§ Given records:
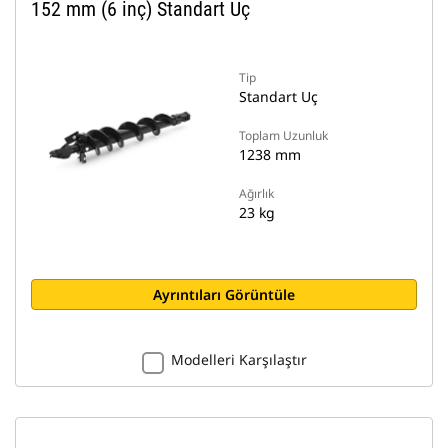
152 mm (6 inç) Standart Uç
Tip
Standart Uç
Toplam Uzunluk
1238 mm
Ağırlık
23 kg
Ayrıntıları Görüntüle
Modelleri Karşılaştır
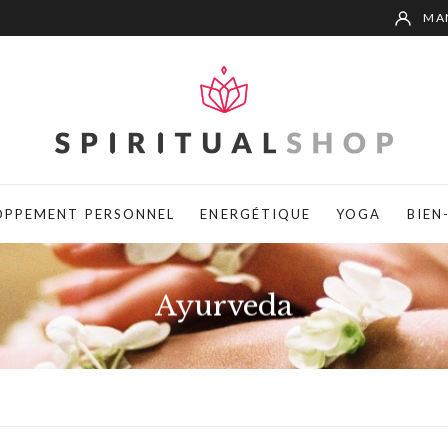
MA
OPPEMENT PERSONNEL
ENERGÉTIQUE
YOGA
BIEN
Ayurveda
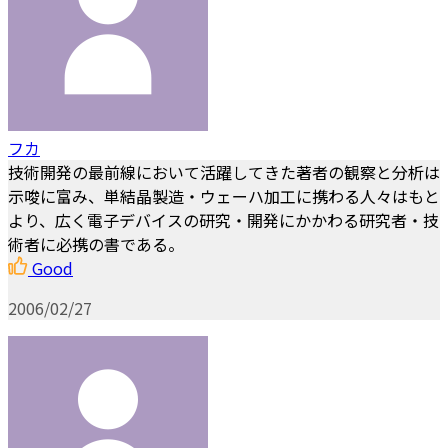
フカ
技術開発の最前線において活躍してきた著者の観察と分析は
示唆に富み、単結晶製造・ウェーハ加工に携わる人々はもと
より、広く電子デバイスの研究・開発にかかわる研究者・技
術者に必携の書である。
Good
2006/02/27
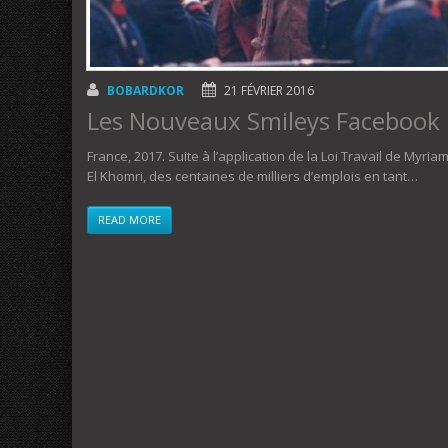
BOBARDKOR
21 FÉVRIER 2016
Les Nouveaux Smileys Facebook
France, 2017. Suite à l’application de la Loi Travail de Myria
El Khomri, des centaines de milliers d’emplois en tant…
READ MORE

§ Problem to work on: Reproduce all of the material above line for line, but leave the pictures out of your answer.

§ Problem solution:
152 mm (6 inç) Standart Uç
Tip
Standart Uç
Toplam Uzunluk
1238 mm
Ağırlık
23 kg
Ayrıntıları Görüntüle
Modelleri Karşılaştır
MA
OPPEMENT PERSONNEL
ENERGÉTIQUE
YOGA
BIEN
Ayurveda
フカ
技術開発の最前線において活躍してきた著者の観察と分析は
示唆に富み、単結晶製造・ウェーハ加工に携わる人々はもと
より、広く電子デバイスの研究・開発にかかわる研究者・技
術者に必携の書である。
Good
2006/02/27
BOBARDKOR
21 FÉVRIER 2016
Les Nouveaux Smileys Facebook
France, 2017. Suite à l’application de la Loi Travail de Myria
El Khomri, des centaines de milliers d’emplois en tant…
READ MORE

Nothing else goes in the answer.